**Exercise data**
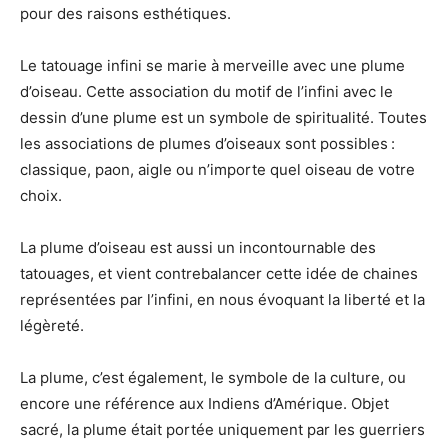
pour des raisons esthétiques.
Le tatouage infini se marie à merveille avec une plume
d’oiseau
.
Cette association du motif de l’infini avec le
dessin d’une plume est un symbole de spiritualité. Toutes
les associations de plumes d’oiseaux sont possibles :
classique, paon, aigle ou n’importe quel oiseau de votre
choix.
La plume d’oiseau est aussi un incontournable des
tatouages
,
et
vient contrebalancer cette idée de chaines
représentées par l’infini,
en nous évoquant la liberté et la
légèreté.
La plume, c’est
également
, le symbole de la culture, ou
encore une référence aux Indiens d’Amérique. Objet
sacré, la plume était portée uniquement par les guerriers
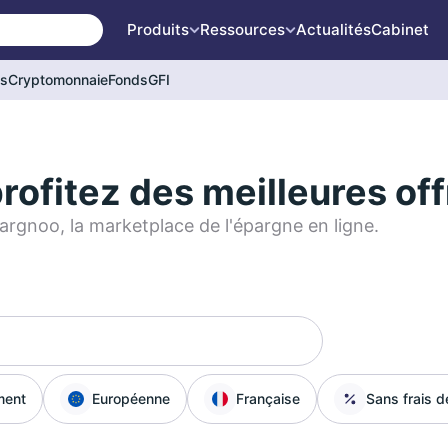
Produits
Ressources
Actualités
Cabinet
és
Cryptomonnaie
Fonds
GFI
profitez des meilleures of
argnoo, la marketplace de l'épargne en ligne.
ment
Européenne
Française
Sans frais d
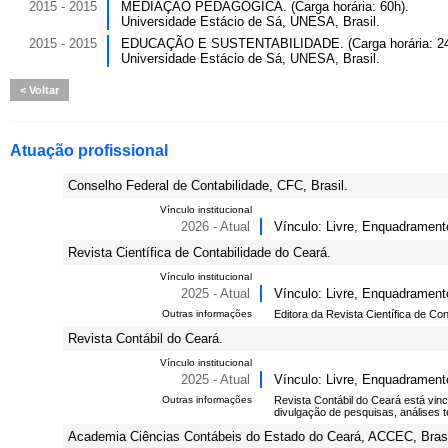
2015 - 2015
MEDIAÇÃO PEDAGÓGICA. (Carga horária: 60h).
Universidade Estácio de Sá, UNESA, Brasil.
2015 - 2015
EDUCAÇÃO E SUSTENTABILIDADE. (Carga horária: 24
Universidade Estácio de Sá, UNESA, Brasil.
Voltar
Atuação profissional
Conselho Federal de Contabilidade, CFC, Brasil.
Vínculo institucional
2026 - Atual
Vínculo: Livre, Enquadrament
Revista Científica de Contabilidade do Ceará.
Vínculo institucional
2025 - Atual
Vínculo: Livre, Enquadrament
Outras informações
Editora da Revista Científica de Co
Revista Contábil do Ceará.
Vínculo institucional
2025 - Atual
Vínculo: Livre, Enquadrament
Outras informações
Revista Contábil do Ceará está vi
divulgação de pesquisas, análises 
Academia Ciências Contábeis do Estado do Ceará, ACCEC, Brasi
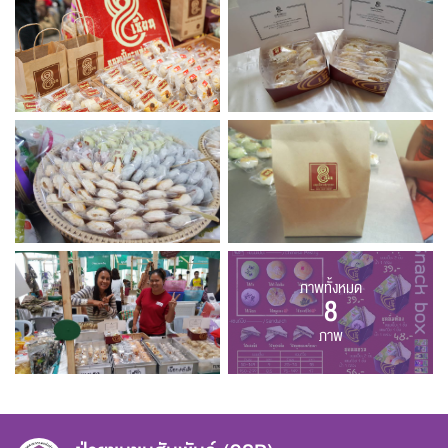
ภาพทั้งหมด
8
ภาพ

**What the task asks**
Report every line in the listing that holds the word "Revista".

**Solution**
Revista Científica de Contabilidade do Ceará.
Editora da Revista Científica de Co
Revista Contábil do Ceará.
Revista Contábil do Ceará está vi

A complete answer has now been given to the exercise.